## Exercise prompt
Copy every line of the records below word for word, leaving out the pictures.

------ Exercise input

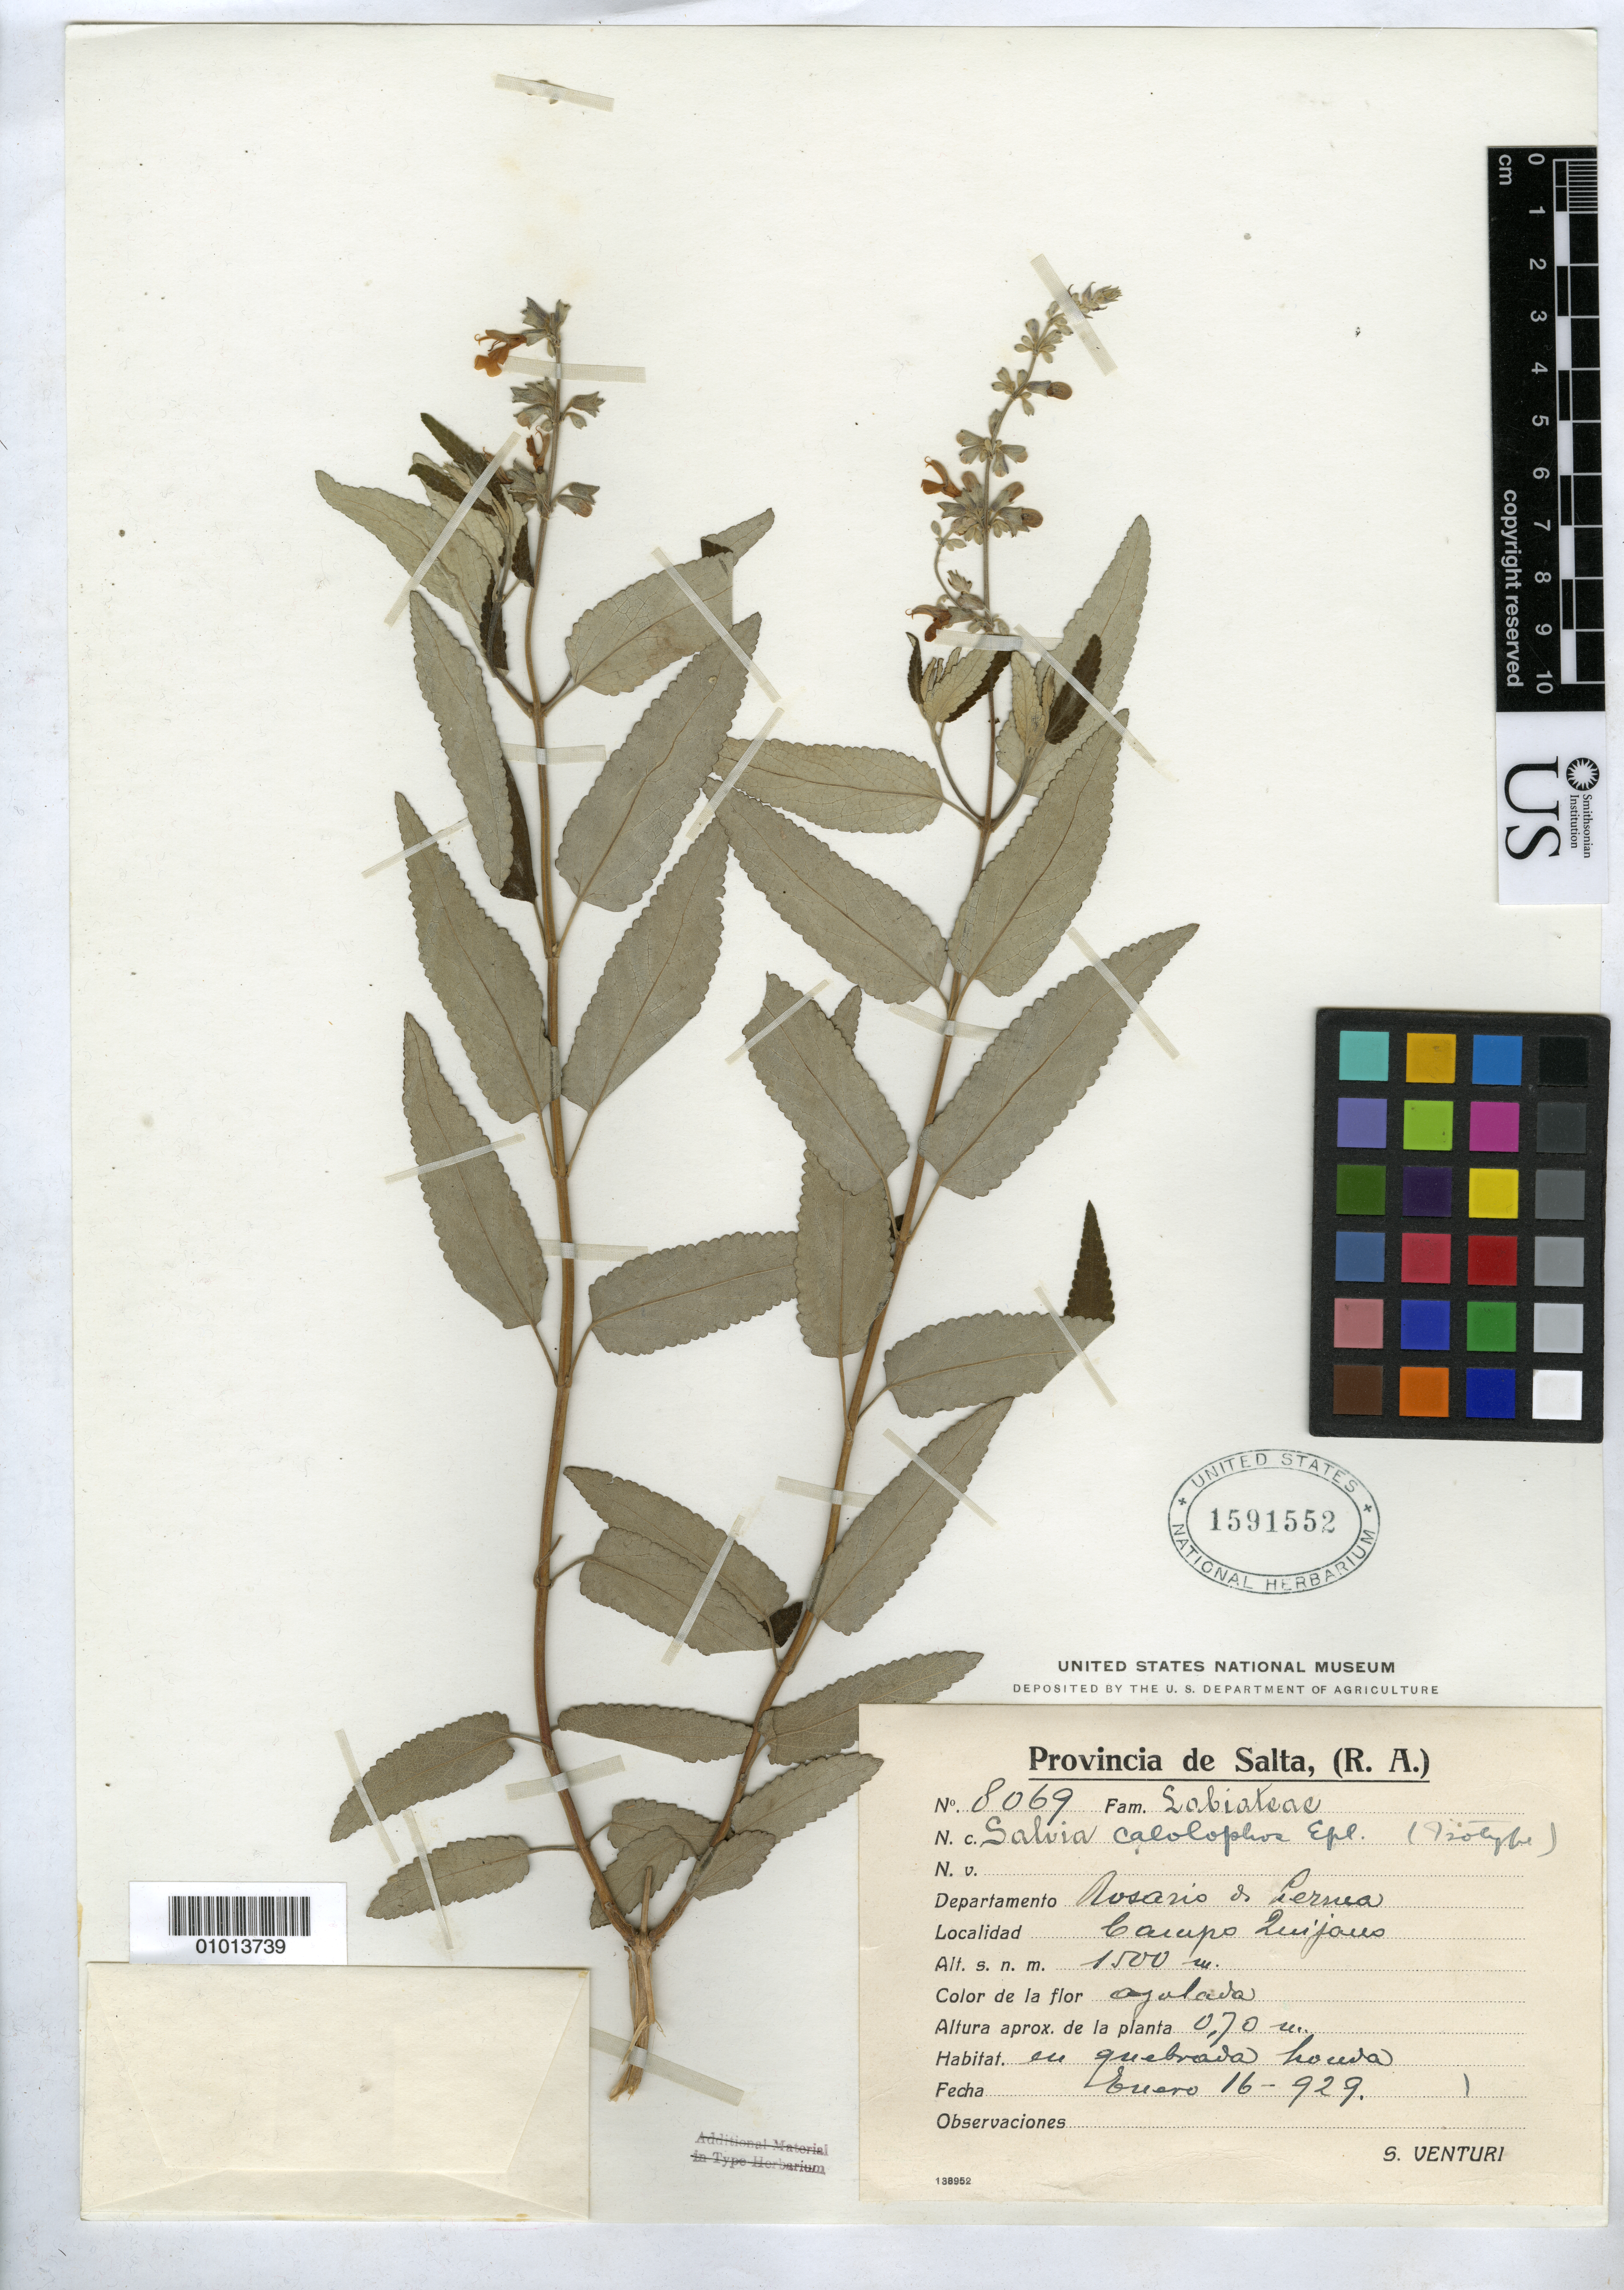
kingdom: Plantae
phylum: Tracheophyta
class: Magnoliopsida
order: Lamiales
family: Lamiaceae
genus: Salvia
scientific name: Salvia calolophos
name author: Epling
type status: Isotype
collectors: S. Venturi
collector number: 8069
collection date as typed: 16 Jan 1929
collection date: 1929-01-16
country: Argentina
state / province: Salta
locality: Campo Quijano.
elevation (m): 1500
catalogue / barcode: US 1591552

------------

## Result for this task
kingdom: Plantae
phylum: Tracheophyta
class: Magnoliopsida
order: Lamiales
family: Lamiaceae
genus: Salvia
scientific name: Salvia calolophos
name author: Epling
type status: Isotype
collectors: S. Venturi
collector number: 8069
collection date as typed: 16 Jan 1929
collection date: 1929-01-16
country: Argentina
state / province: Salta
locality: Campo Quijano.
elevation (m): 1500
catalogue / barcode: US 1591552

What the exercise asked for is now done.